Non, je vous assure que le CRIF et d’autres organisations s’étaient alors indignées contre le parti pris pro-arabe du général De Gaulle, et encore davantage après que celui-ci eut parlé d’un « peuple sûr de lui-même et dominateur ». À l’époque, les États, à commencer par la France, étaient anti-israéliens par realpolitik, notamment afin de ne pas s’aliéner le pouvoir pétrolier arabe, mais les médias protestaient contre ce mercantilisme.
Les choses se sont aujourd’hui inversées: après l’agression du Hamas, les gouvernements occidentaux, inquiets de la montée de l’islamisme, ont affiché des positions plutôt convenables à l’égard d’Israël, tandis que la majorité des médias, influencés par une idéologie sommairement gauchisante, ont au contraire diabolisé l’État hébreu. Prenons un exemple: j’ai lu cet après-midi un merveilleux article d’un intellectuel arabe qui disait tout le mal qu’il pense du Hamas. Ce type-là, rare critique dans son propre camp, n’a aucune chance d’être interviewé par Le Monde, alors que tous les professeurs d’université israéliens qui critiquent leur gouvernement, comme Gideon Levy, de Haaretz, ou Zeev Sternhell, y ont table ouverte. Un peu comme si on ne demandait leur avis sur la politique étrangère de la France qu’à Besancenot et Duflot.

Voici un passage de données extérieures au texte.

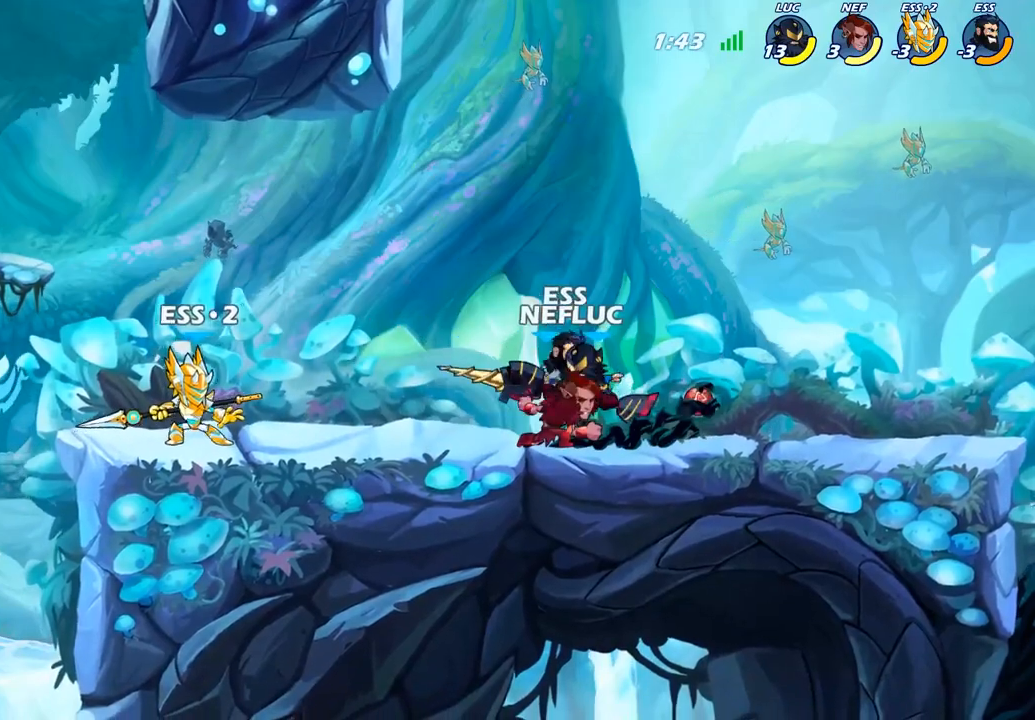
{"buttons": [], "left_stick": "right", "right_stick": "center", "events": [[33, "R2", "up"], [117, "CROSS", "down"], [183, "left_stick", "right"], [317, "CROSS", "up"]]}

Là où vous dénoncez un acharnement anti-israélien, les opposants à l’offensive de Tsahal dans la bande de Gaza parlent de « carnage », ou à tout le moins de « disproportion » dans la riposte. Il y a bel et bien un rapport de un à dix dans le nombre de morts…

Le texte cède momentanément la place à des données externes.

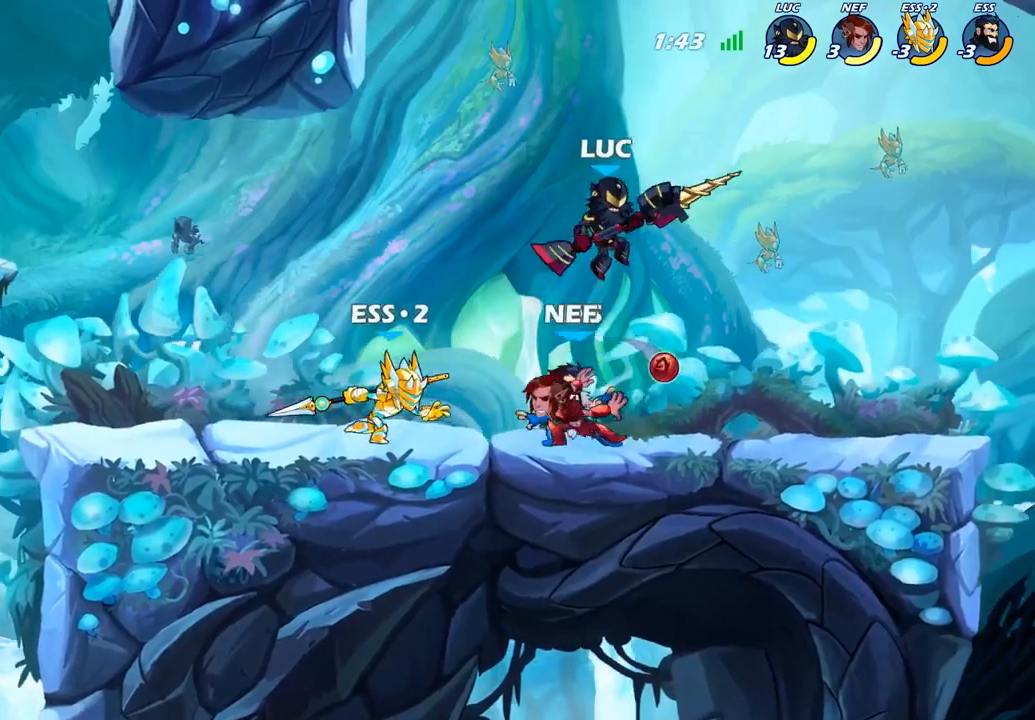
{"buttons": [], "left_stick": "center", "right_stick": "center", "events": [[83, "left_stick", "down-left"], [150, "SQUARE", "down"], [267, "SQUARE", "up"], [333, "left_stick", "center"]]}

Nous vivons un drame, et la guerre asymétrique est un drame disproportionné. Mais il y a encore plus dramatique que la guerre, c’est l’abandon. Les pacifistes sont les premiers fossoyeurs des grands cimetières sous la lune. Je pense à cet abruti de Bertrand Russell qui, en 1937, prônait le désarmement unilatéral de la Grande-Bretagne contre Hitler, et disait: « Si jamais les nazis envahissent l’Angleterre, il ne faudra même pas se défendre, et lorsque les soldats allemands verront la grandeur de la civilisation britannique, ils mettront l’arme au pied. » Aujourd’hui, une cohorte de Bertrand Russell induit en erreur une jeunesse européenne qui n’a pas conscience de ce que peut être une guerre cruelle en face d’islamistes. Si je n’étais pas juif, il me plaît à penser que je prendrais parti pour un État démocratique agressé par une organisation terroriste, islamiste et antisémite, qui cherche à tuer les enfants des autres et à faire tuer les siens.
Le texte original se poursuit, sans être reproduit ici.